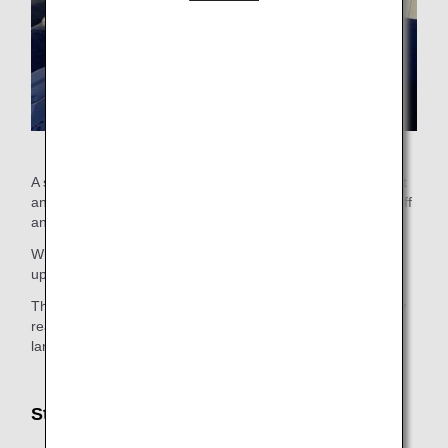
A stretcher is available for customers who cannot sit upright
and need to lie down during the entire flight including takeoff
and landing due to an illness, injury, or other condition.
When using a stretcher, belts will hold the customer facing
upward throughout the entire flight.
The stretcher is separated by a curtain. However, for safety
reasons, the curtains may be opened during taxi, takeoff,
landing.
Stretcher Size
Length: Approx. 180cm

INSTRUCTIONS TO FOLLOW:
Go through the entries above and copy each line holding the string "during".

EXERCISE RESPONSE:
and need to lie down during the entire flight including takeoff
reasons, the curtains may be opened during taxi, takeoff,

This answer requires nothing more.